By Rob van der Westhuizen, Compuscan

With almost 2000 malls in South Africa, around 100 000 consumers flock to malls weekly [1]. They stand in queues waiting to pay for groceries, televisions, clothing, the latest shoes, and a variety of other things they may or may not need.

A variety of intrinsic and extrinsic factors drive consumers and their spending habits. In the world of credit and consumer credit use, particularly in the retail environment, there is one stealthy subconscious motivator. Think about the last time you went to a mall. You parked your car and walked the gauntlet of shops, banks and restaurants – you and a few thousand other consumers.

During that time, you entered several shops to buy a variety of necessary and unnecessary items. You said something along the lines of, “I can’t believe how expensive things are these days!” and bought them anyway. You stood in long queues, often ‘unconsciously’, waiting for your turn to pay. Somewhere along your route, you stopped to enjoy a small meal at a restaurant or café. Maybe you treated yourself and your family to a film. You remarked to your wife that the prices at the concession stand are rather expensive – but you bought everyone a popcorn and soda nonetheless.

What does every shop, restaurant, cinema and even parking pay station have in common? Credit card notices. Signs on the windows, doors and at cash registers, conveniently indicate which types of credit cards the shop accepts. In the case of store cards, the signs and displays are even more prominent.
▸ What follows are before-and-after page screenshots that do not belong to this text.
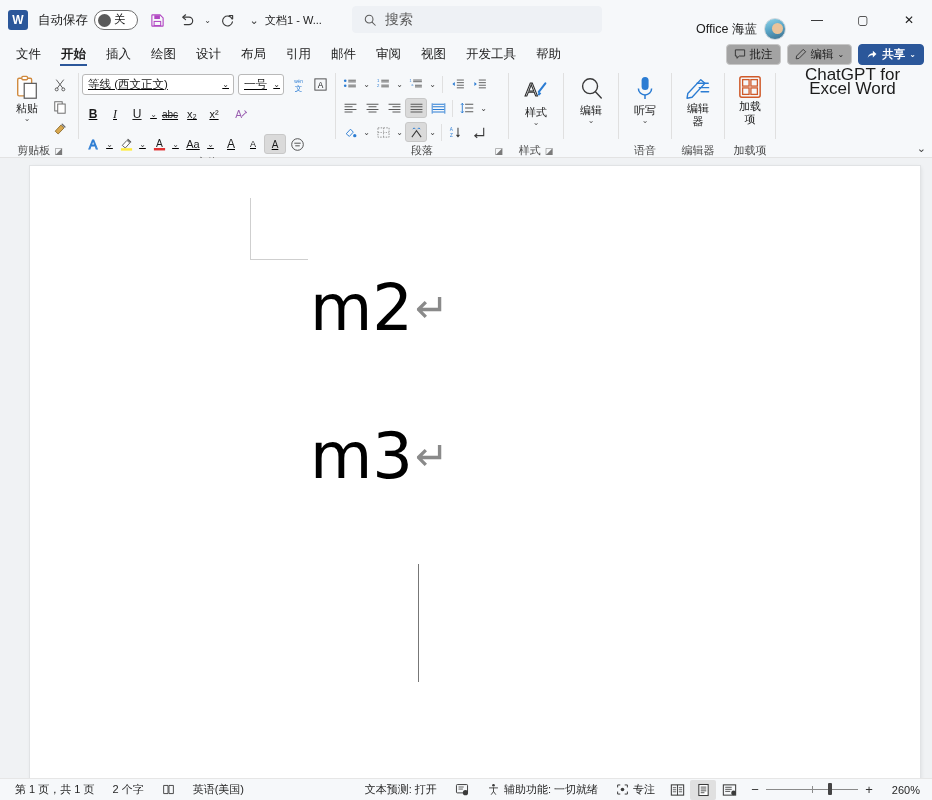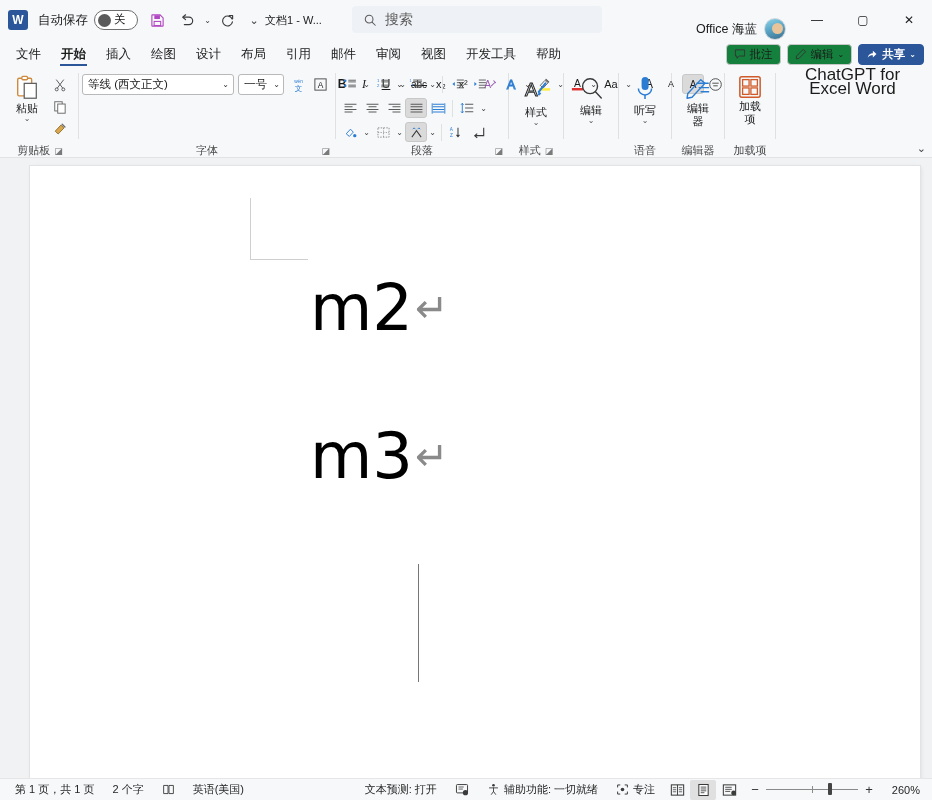--- a/index.html
+++ b/index.html
@@ -74,7 +74,7 @@
   }
   .tabs-right { margin-left:auto; display:flex; align-items:center; gap:6px; padding-right: 8px; }
   .pillbtn {
-    height: 21px; border:1px solid #c7c7c7; border-radius: 4px; background:#15803d;
+    height: 21px; border:1px solid #c7c7c7; border-radius: 4px; background:#a3a3a3;
     display:flex; align-items:center; gap:4px; padding: 0 7px; font-size:11.5px; color:#1b1b1b;
   }
   .pillbtn.share { background:#2b579a; border-color:#2b579a; color:#fff; font-weight:600; }

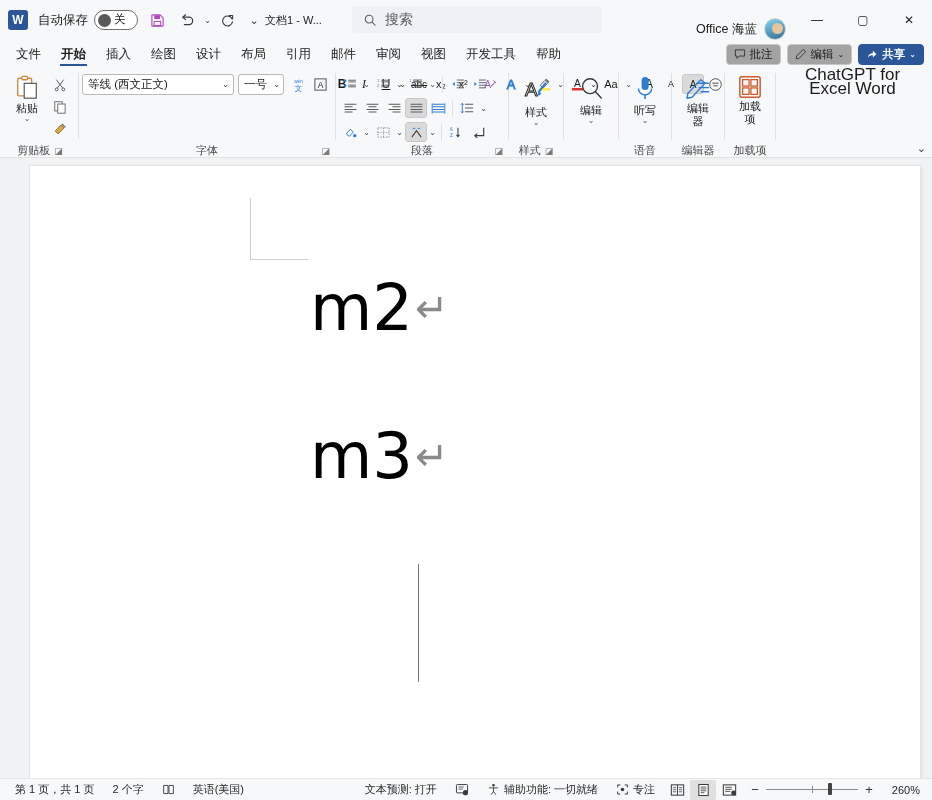--- a/index.html
+++ b/index.html
@@ -321,7 +321,7 @@
     <div class="grp-div"></div>
 
     <div class="grp" style="width:256px;">
-      <div class="grp-body" style="flex-direction:row;gap:0;padding-top:2px;">
+      <div class="grp-body" style="flex-direction:column;gap:8px;padding-top:2px;text-decoration:underline;">
         <div class="row">
           <div class="fontname">
             <span>等线 (西文正文)</span>

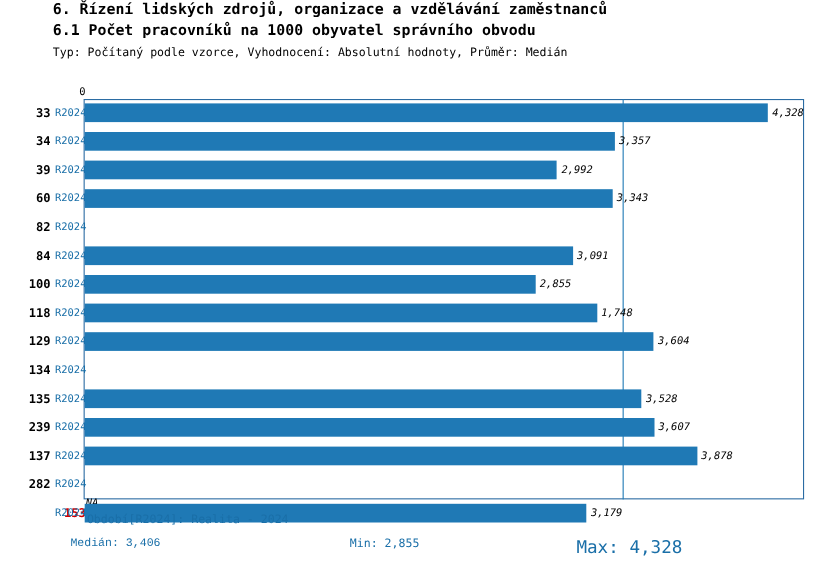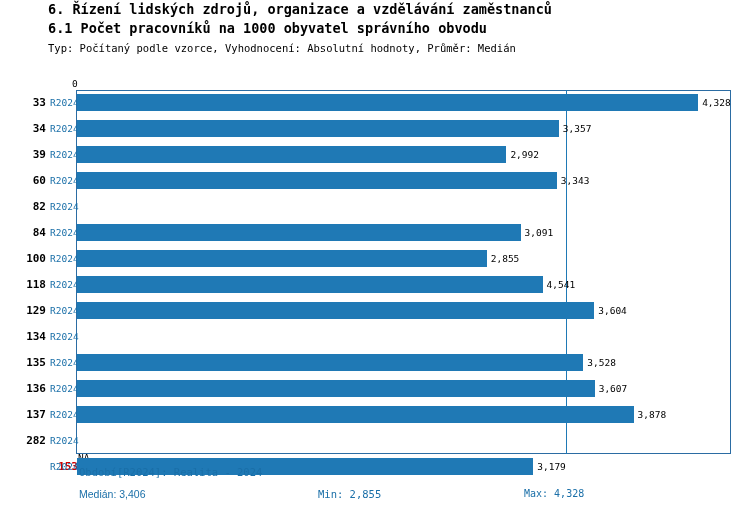--- a/index.html
+++ b/index.html
@@ -114,6 +114,7 @@
     top: 0;
     width: 653px;
     height: 26px;
+    font-style: italic;
   }
   .bar {
     position: absolute;

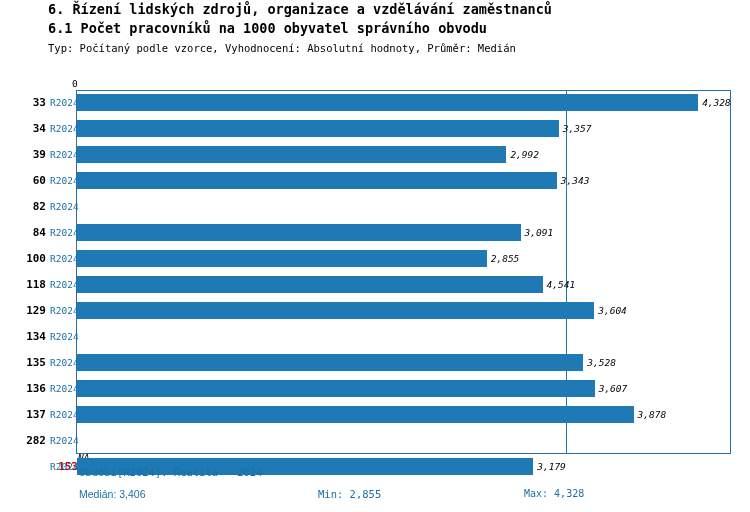--- a/index.html
+++ b/index.html
@@ -255,7 +255,7 @@
         <div class="row-series">R2024</div>
         <div class="bar-track">
           <div class="bar" style="width: 465.567px; background: rgb(31, 121, 181);"></div>
-          <div class="bar-value" style="left: 469.567px;">4,541</div>
+          <div class="bar-value" style="left: 469.567px;">1,748</div>
         </div>
       </div>
       <div class="row">

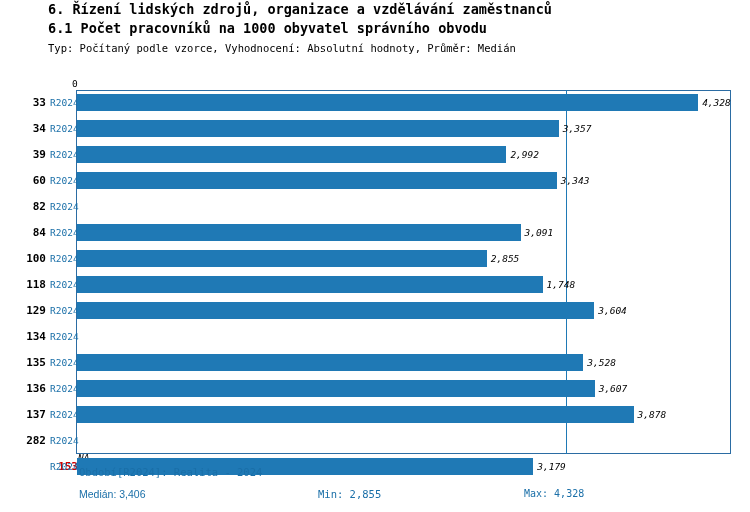--- a/index.html
+++ b/index.html
@@ -279,7 +279,7 @@
         </div>
       </div>
       <div class="row">
-        <div class="row-code">136</div>
+        <div class="row-code">239</div>
         <div class="row-series">R2024</div>
         <div class="bar-track">
           <div class="bar" style="width: 517.664px; background: rgb(31, 121, 181);"></div>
These displays, however, are not simply for the consumer’s convenience. They also serve as subconscious cues.

Richard A. Feinberg, the Associate Professor of Consumer Sciences and Retailing at Purdue University in Indiana, did a study on credit cards. Feinberg hypothesised that “stimuli associated with spending can elicit spending responses” [2].

Feinberg found that, in the presence of credit card insignia (stimuli), patrons at a restaurant tipped on average 2% more when paying with a credit card than when paying with cash. However, he noted that this could be due to other social processes.

To refine his results, Feinberg set up several experiments under different conditions, of which Experiments 1 and 2 offer particular insights into consumer behaviour for the credit industry.

Experiment 1

Two groups of subjects were asked to estimate what they would be willing to spend on products in one of two catalogues. One group received a catalogue with credit card stimuli and the other group received a catalogue without any credit card stimuli. On average, the group subjected to the credit card stimuli valued the price of the objects at 37% higher than the other group.

Experiment 2

While viewing slides of products, participants were again asked to estimate what they would be willing to spend on products. They could view these slides for as long as they needed. Like Experiment 1, there was a group who was subjected to the credit cart stimuli and a group who wasn’t. Once the participant had a value in mind, they were to press a button to indicate they had decided on a value and write the value down. The interval between the start of the slide and the push of the button was recorded. Feinberg found that on average, participants exposed to the credit card stimuli, valued the products to be 113% times more expensive than the other group. Additionally, in the presence of credit card stimuli, respondents took an average of 8.4 seconds faster to value the items.

Feinberg noted that “the results of Experiments 1 and 2 show that the presence of credit card stimuli enhances the magnitude of estimated spending and reduces decision time.” [2]

The lessons learnt from these two experiments is not to unashamedly advertise credit card brands or store cards. Rather take note of how something subtle and largely unnoticed can greatly affect a consumer’s behaviour. Marketing strategies can be greatly improved using psychological insights into consumerism, the example in this case: the “buy now, pay later” sentiment is triggered by a simple logo. Paying later is attractive to consumers because it delays the ‘pain’ experienced by losing money, as with a cash transaction.

When developing marketing strategies, keep in mind that small elements can have a large impact. This not only applies to a logo that encourages more spending, but can apply to something negative that impacts a consumer’s experience. Be aware of the subconscious cues your business is sending out.



[2] Feinberg, R. (1986). Credit Cards as Spending Facilitating Stimuli: A Conditioning Interpretation. Journal of Consumer Research, 13(3), 348.